GIVEN DATA Start Marker

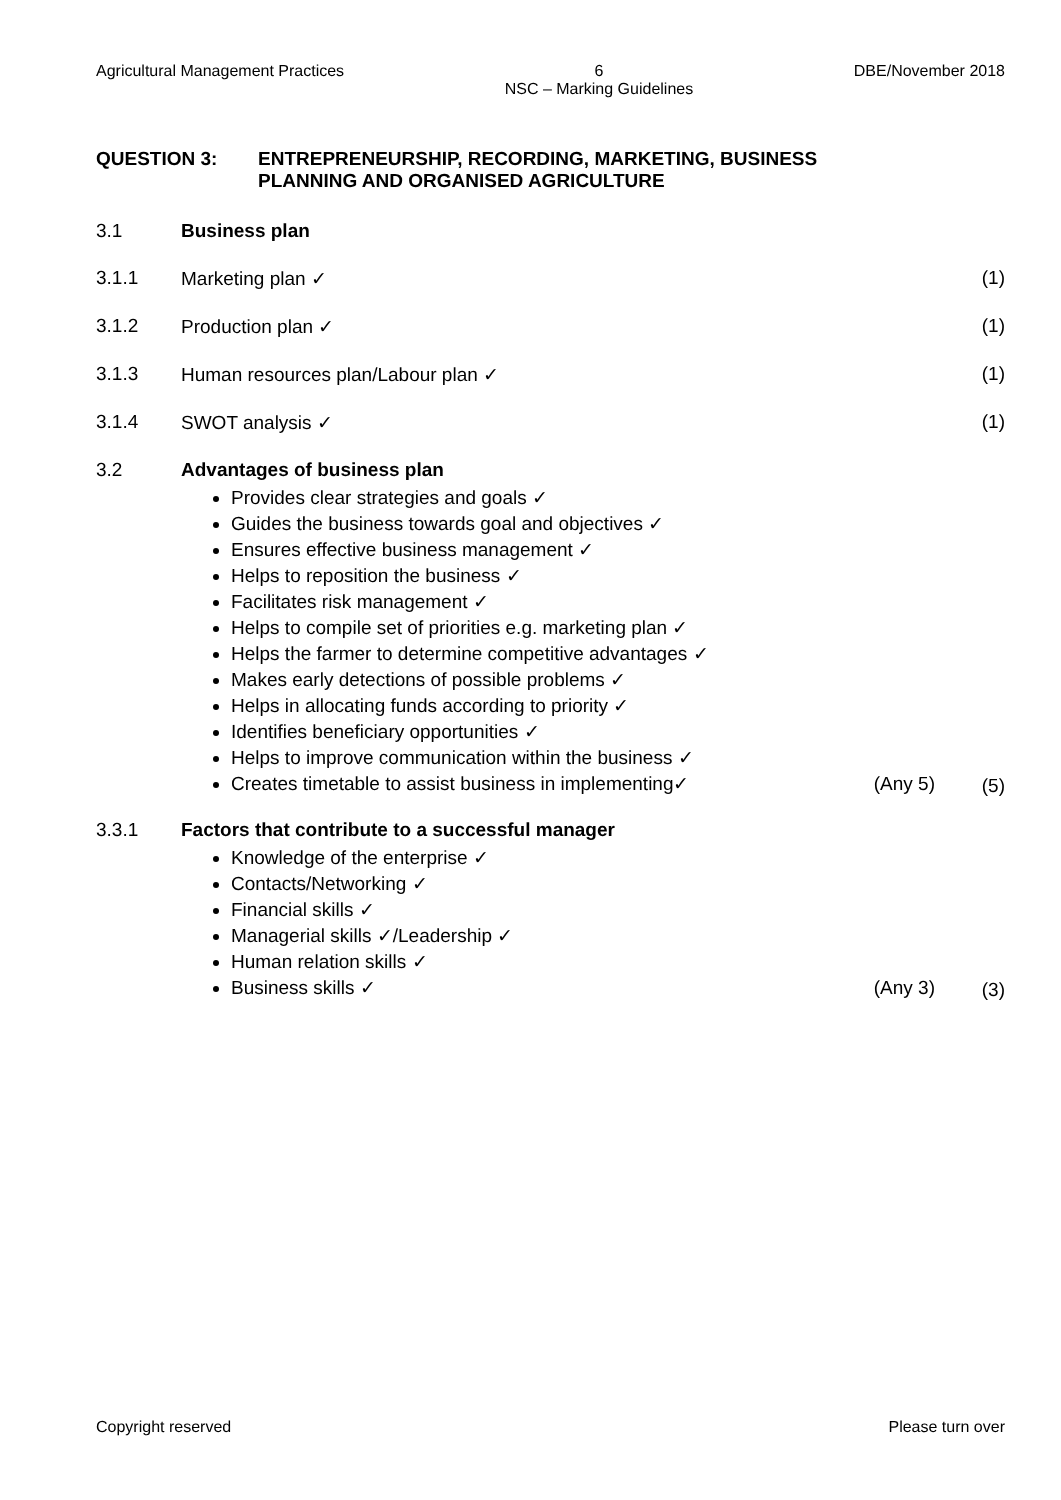Agricultural Management Practices 6
NSC – Marking Guidelines DBE/November 2018
QUESTION 3: ENTREPRENEURSHIP, RECORDING, MARKETING, BUSINESS
PLANNING AND ORGANISED AGRICULTURE
3.1 Business plan
3.1.1 Marketing plan ✓ (1)
3.1.2 Production plan ✓ (1)
3.1.3 Human resources plan/Labour plan ✓ (1)
3.1.4 SWOT analysis ✓ (1)
3.2 Advantages of business plan
Provides clear strategies and goals ✓
Guides the business towards goal and objectives ✓
Ensures effective business management ✓
Helps to reposition the business ✓
Facilitates risk management ✓
Helps to compile set of priorities e.g. marketing plan ✓
Helps the farmer to determine competitive advantages ✓
Makes early detections of possible problems ✓
Helps in allocating funds according to priority ✓
Identifies beneficiary opportunities ✓
Helps to improve communication within the business ✓
Creates timetable to assist business in implementing✓ (Any 5)
(5)
3.3.1 Factors that contribute to a successful manager
Knowledge of the enterprise ✓
Contacts/Networking ✓
Financial skills ✓
Managerial skills ✓/Leadership ✓
Human relation skills ✓
Business skills ✓ (Any 3)
(3)
Copyright reserved Please turn over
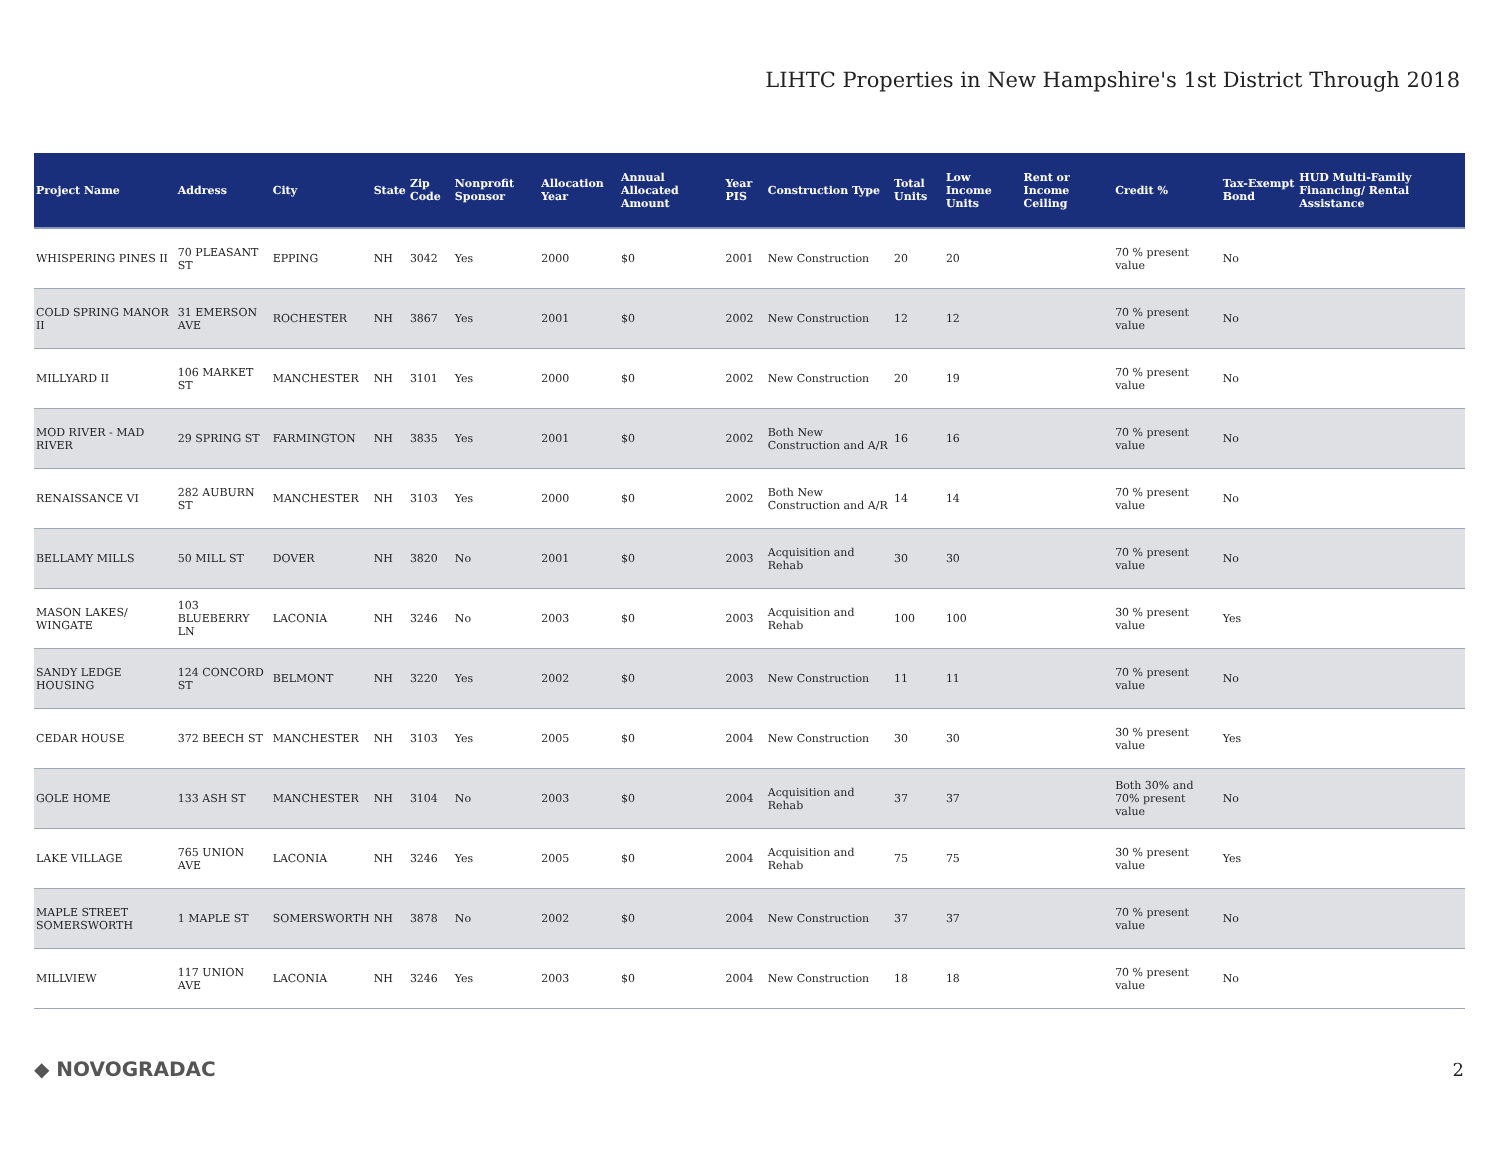LIHTC Properties in New Hampshire's 1st District Through 2018
| Project Name | Address | City | State | Zip Code | Nonprofit Sponsor | Allocation Year | Annual Allocated Amount | Year PIS | Construction Type | Total Units | Low Income Units | Rent or Income Ceiling | Credit % | Tax-Exempt Bond | HUD Multi-Family Financing/ Rental Assistance |
| --- | --- | --- | --- | --- | --- | --- | --- | --- | --- | --- | --- | --- | --- | --- | --- |
| WHISPERING PINES II | 70 PLEASANT ST | EPPING | NH | 3042 | Yes | 2000 | $0 | 2001 | New Construction | 20 | 20 | | 70 % present value | No | |
| COLD SPRING MANOR II | 31 EMERSON AVE | ROCHESTER | NH | 3867 | Yes | 2001 | $0 | 2002 | New Construction | 12 | 12 | | 70 % present value | No | |
| MILLYARD II | 106 MARKET ST | MANCHESTER | NH | 3101 | Yes | 2000 | $0 | 2002 | New Construction | 20 | 19 | | 70 % present value | No | |
| MOD RIVER - MAD RIVER | 29 SPRING ST | FARMINGTON | NH | 3835 | Yes | 2001 | $0 | 2002 | Both New Construction and A/R | 16 | 16 | | 70 % present value | No | |
| RENAISSANCE VI | 282 AUBURN ST | MANCHESTER | NH | 3103 | Yes | 2000 | $0 | 2002 | Both New Construction and A/R | 14 | 14 | | 70 % present value | No | |
| BELLAMY MILLS | 50 MILL ST | DOVER | NH | 3820 | No | 2001 | $0 | 2003 | Acquisition and Rehab | 30 | 30 | | 70 % present value | No | |
| MASON LAKES/ WINGATE | 103 BLUEBERRY LN | LACONIA | NH | 3246 | No | 2003 | $0 | 2003 | Acquisition and Rehab | 100 | 100 | | 30 % present value | Yes | |
| SANDY LEDGE HOUSING | 124 CONCORD ST | BELMONT | NH | 3220 | Yes | 2002 | $0 | 2003 | New Construction | 11 | 11 | | 70 % present value | No | |
| CEDAR HOUSE | 372 BEECH ST | MANCHESTER | NH | 3103 | Yes | 2005 | $0 | 2004 | New Construction | 30 | 30 | | 30 % present value | Yes | |
| GOLE HOME | 133 ASH ST | MANCHESTER | NH | 3104 | No | 2003 | $0 | 2004 | Acquisition and Rehab | 37 | 37 | | Both 30% and 70% present value | No | |
| LAKE VILLAGE | 765 UNION AVE | LACONIA | NH | 3246 | Yes | 2005 | $0 | 2004 | Acquisition and Rehab | 75 | 75 | | 30 % present value | Yes | |
| MAPLE STREET SOMERSWORTH | 1 MAPLE ST | SOMERSWORTH | NH | 3878 | No | 2002 | $0 | 2004 | New Construction | 37 | 37 | | 70 % present value | No | |
| MILLVIEW | 117 UNION AVE | LACONIA | NH | 3246 | Yes | 2003 | $0 | 2004 | New Construction | 18 | 18 | | 70 % present value | No | |
◆ NOVOGRADAC 2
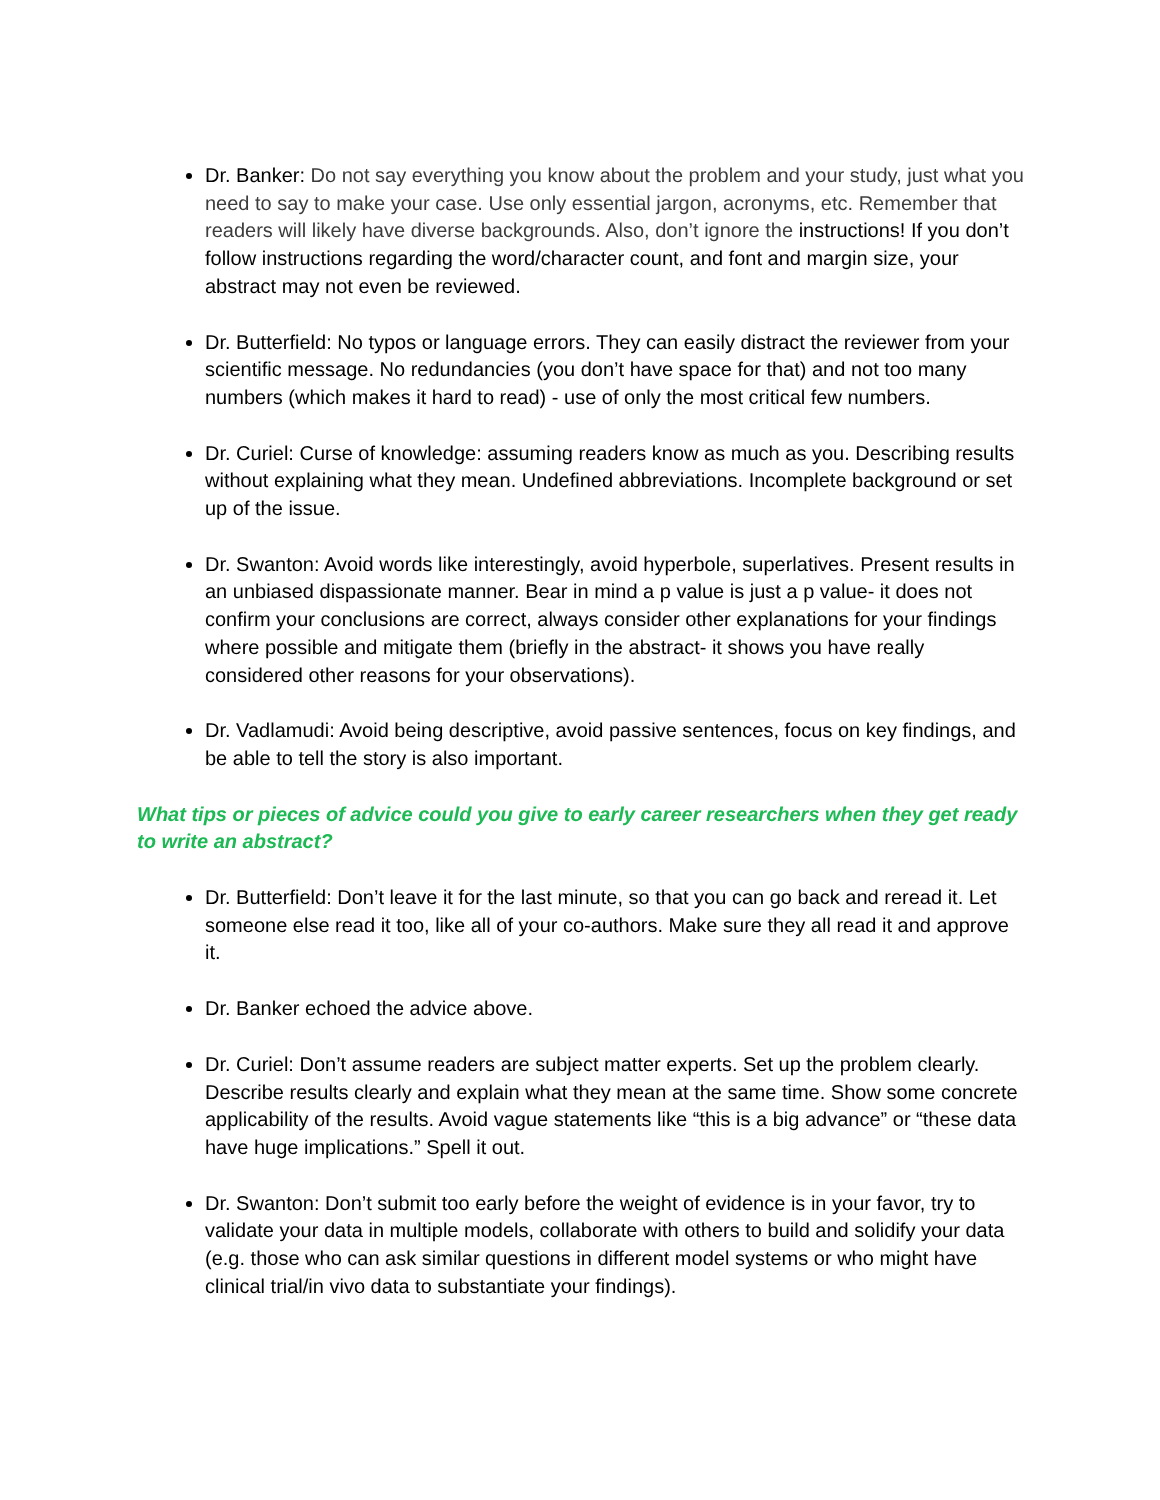Dr. Banker: Do not say everything you know about the problem and your study, just what you need to say to make your case. Use only essential jargon, acronyms, etc. Remember that readers will likely have diverse backgrounds. Also, don’t ignore the instructions! If you don’t follow instructions regarding the word/character count, and font and margin size, your abstract may not even be reviewed.
Dr. Butterfield: No typos or language errors. They can easily distract the reviewer from your scientific message. No redundancies (you don’t have space for that) and not too many numbers (which makes it hard to read) - use of only the most critical few numbers.
Dr. Curiel: Curse of knowledge: assuming readers know as much as you. Describing results without explaining what they mean. Undefined abbreviations. Incomplete background or set up of the issue.
Dr. Swanton: Avoid words like interestingly, avoid hyperbole, superlatives. Present results in an unbiased dispassionate manner. Bear in mind a p value is just a p value- it does not confirm your conclusions are correct, always consider other explanations for your findings where possible and mitigate them (briefly in the abstract- it shows you have really considered other reasons for your observations).
Dr. Vadlamudi: Avoid being descriptive, avoid passive sentences, focus on key findings, and be able to tell the story is also important.
What tips or pieces of advice could you give to early career researchers when they get ready to write an abstract?
Dr. Butterfield: Don’t leave it for the last minute, so that you can go back and reread it. Let someone else read it too, like all of your co-authors. Make sure they all read it and approve it.
Dr. Banker echoed the advice above.
Dr. Curiel: Don’t assume readers are subject matter experts. Set up the problem clearly. Describe results clearly and explain what they mean at the same time. Show some concrete applicability of the results. Avoid vague statements like “this is a big advance” or “these data have huge implications.” Spell it out.
Dr. Swanton: Don’t submit too early before the weight of evidence is in your favor, try to validate your data in multiple models, collaborate with others to build and solidify your data (e.g. those who can ask similar questions in different model systems or who might have clinical trial/in vivo data to substantiate your findings).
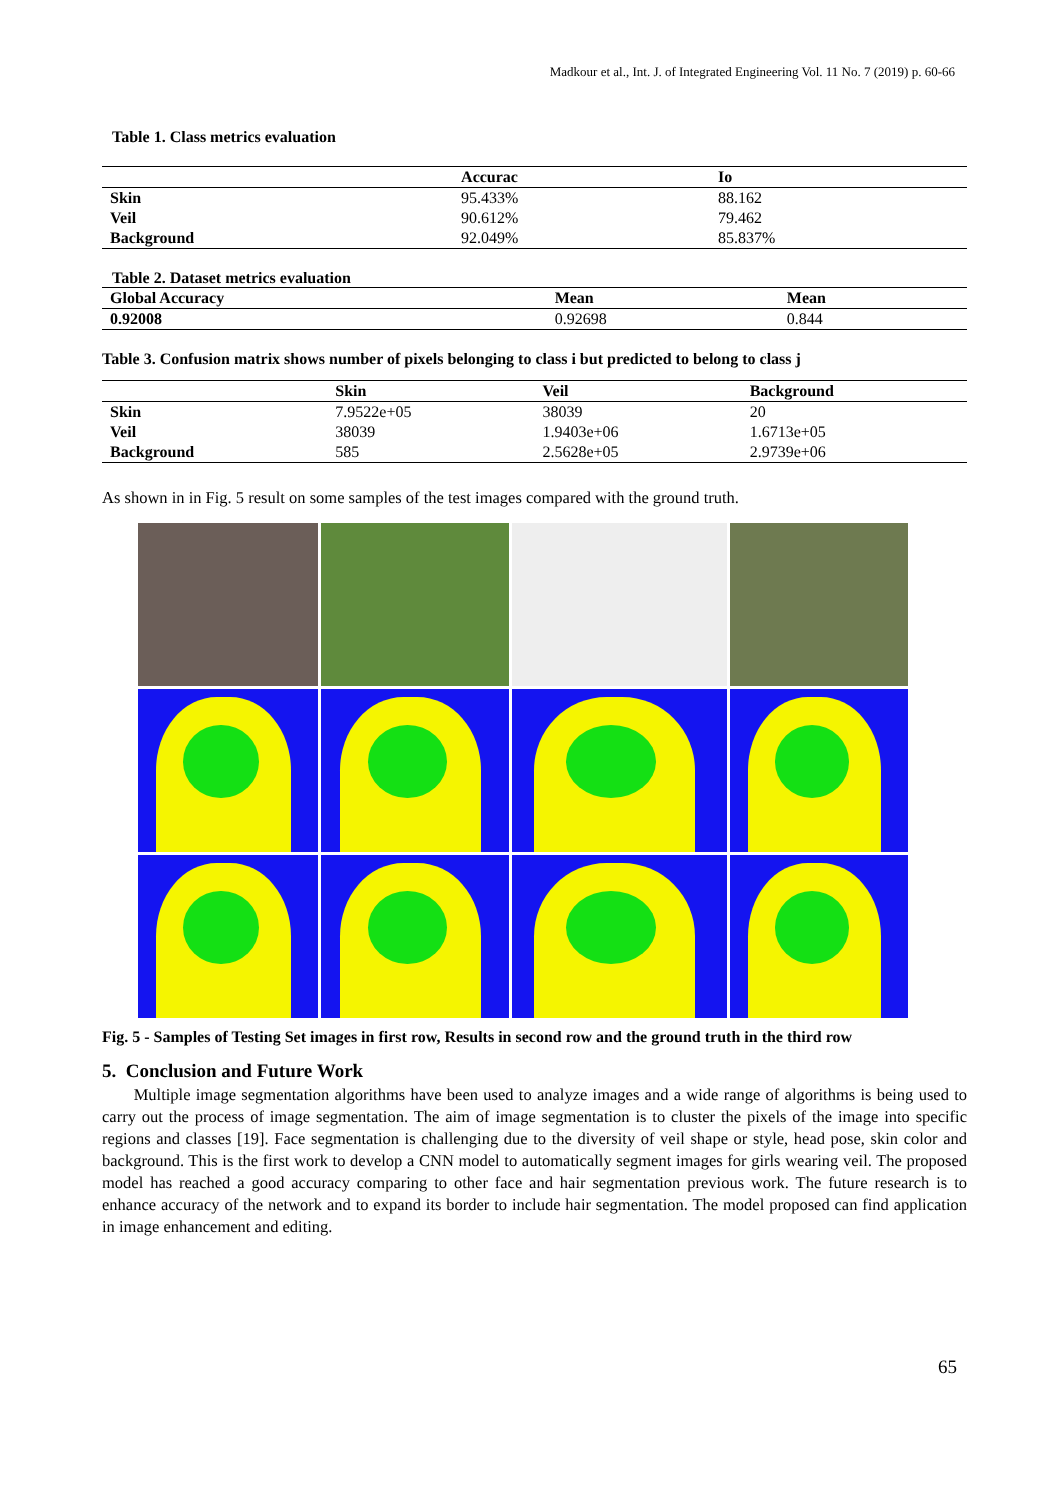Madkour et al., Int. J. of Integrated Engineering Vol. 11 No. 7 (2019) p. 60-66
Table 1. Class metrics evaluation
| | Accurac | Io |
| --- | --- | --- |
| Skin | 95.433% | 88.162 |
| Veil | 90.612% | 79.462 |
| Background | 92.049% | 85.837% |
Table 2. Dataset metrics evaluation
| Global Accuracy | Mean | Mean |
| --- | --- | --- |
| 0.92008 | 0.92698 | 0.844 |
Table 3. Confusion matrix shows number of pixels belonging to class i but predicted to belong to class j
| | Skin | Veil | Background |
| --- | --- | --- | --- |
| Skin | 7.9522e+05 | 38039 | 20 |
| Veil | 38039 | 1.9403e+06 | 1.6713e+05 |
| Background | 585 | 2.5628e+05 | 2.9739e+06 |
As shown in in Fig. 5 result on some samples of the test images compared with the ground truth.
Fig. 5 - Samples of Testing Set images in first row, Results in second row and the ground truth in the third row
5. Conclusion and Future Work
Multiple image segmentation algorithms have been used to analyze images and a wide range of algorithms is being used to carry out the process of image segmentation. The aim of image segmentation is to cluster the pixels of the image into specific regions and classes [19]. Face segmentation is challenging due to the diversity of veil shape or style, head pose, skin color and background. This is the first work to develop a CNN model to automatically segment images for girls wearing veil. The proposed model has reached a good accuracy comparing to other face and hair segmentation previous work. The future research is to enhance accuracy of the network and to expand its border to include hair segmentation. The model proposed can find application in image enhancement and editing.
65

GIVEN DATA End Marker

WHAT THIS TASK INVOLVES: Only lines belong in the copy, not pictures: write out exactly the lines of the records from the first through the one holding "Identifies beneficiary opportunities ✓".

TASK RESULT:
Agricultural Management Practices 6
NSC – Marking Guidelines DBE/November 2018
QUESTION 3: ENTREPRENEURSHIP, RECORDING, MARKETING, BUSINESS
PLANNING AND ORGANISED AGRICULTURE
3.1 Business plan
3.1.1 Marketing plan ✓ (1)
3.1.2 Production plan ✓ (1)
3.1.3 Human resources plan/Labour plan ✓ (1)
3.1.4 SWOT analysis ✓ (1)
3.2 Advantages of business plan
Provides clear strategies and goals ✓
Guides the business towards goal and objectives ✓
Ensures effective business management ✓
Helps to reposition the business ✓
Facilitates risk management ✓
Helps to compile set of priorities e.g. marketing plan ✓
Helps the farmer to determine competitive advantages ✓
Makes early detections of possible problems ✓
Helps in allocating funds according to priority ✓
Identifies beneficiary opportunities ✓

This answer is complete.